Automatic Speech Recognition (ASR) is a technology that allows a machine to transform what a person is saying into text.

AM¶

Acoustic Model represents the sounds that form the words of the language. It is generated on a high volume of audio with speech and its transcription.

LM¶

Language model Set of data that defines how the words can be combined to form sentences in a given language. It can be a grammar or a free speech model.

Speech segment¶

‘Speech segments’ are the portions of the audio containing the speech signal, with a small margin of silence at each end, around 200 ms at the beginning and 400 ms at the end of the segment. A complete audio file can be 10s in length, but contain only 2s of speech (the speech segment).

RTF¶

The real time factor is the ratio between the recognition and the length of the speech segment.
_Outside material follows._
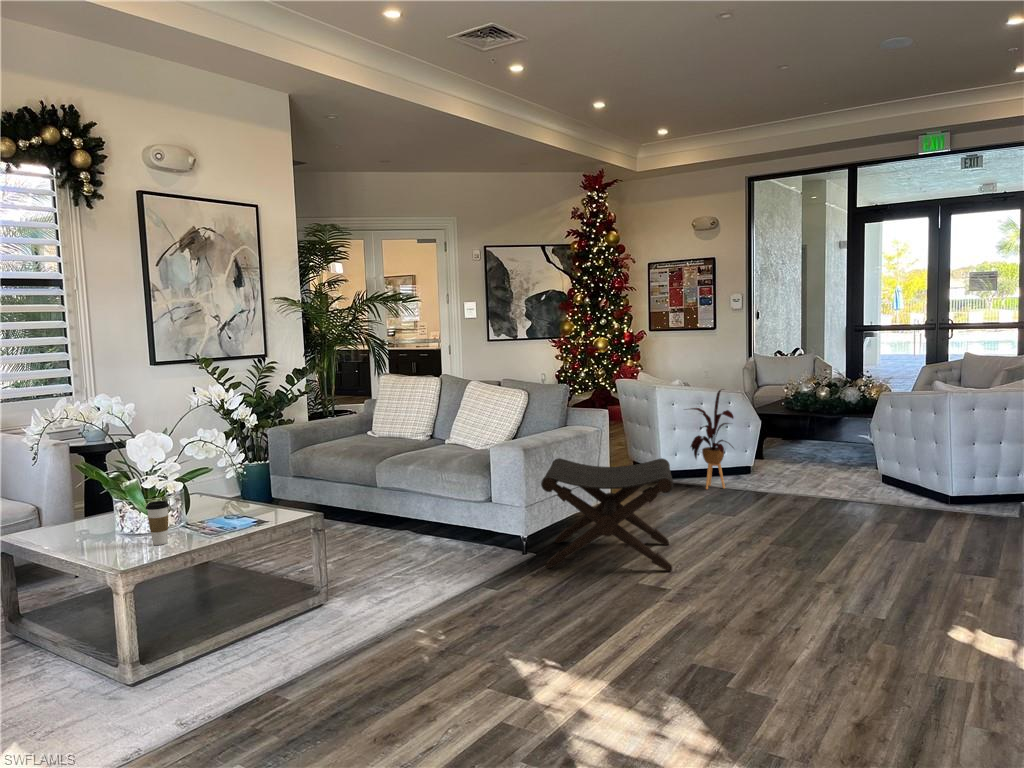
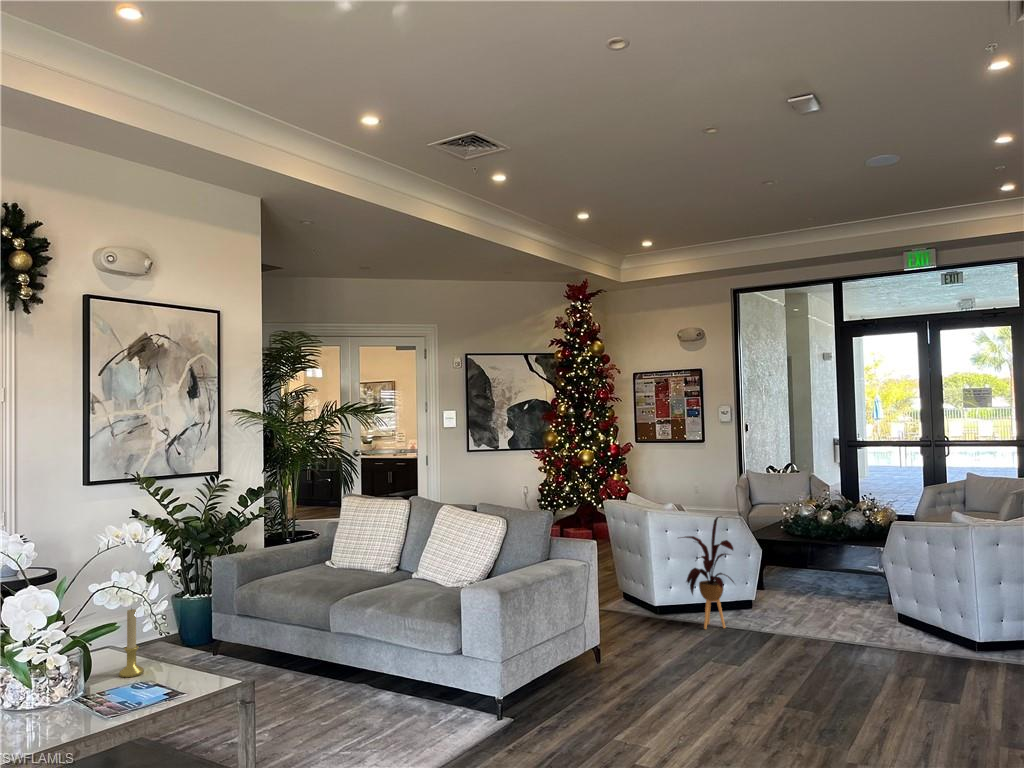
candle holder: none [209,457,229,513] -> present [119,608,144,678]
footstool: present [541,458,673,571] -> none [519,601,674,746]
coffee cup: present [146,501,169,545] -> none [28,671,59,730]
An RTF equal to or less than 1 means the system can perform ‘real time’ recognition (without considering the time it takes to receive the audio through the network, or any other processing tasks other than the recognition itself). RTF values greater than 1 indicate that the recognition result will only be produced a certain time after the audio has been delivered.

For example, RTF=0.5 means that a 3s speech segment would take 1.5s to be recognized. In this case, if the audio is received through the ASR system, as soon as it is captured (from the mic, for example), the result can be delivered as soon as the process of capturing audio has ended. An RTF of 1.5 means that a 3s speech segment would take 4.5s to be recognized. In this case, we would have to wait 1.5s after the speech segment has been completely captured to get the results.

WER¶

WER (word error * rate) is the word error rate measured as WER = (I + D + S)/N, where:

I = insertion errors
D = deletion errors
S = substitution errors
N = total number of words in the reference sentence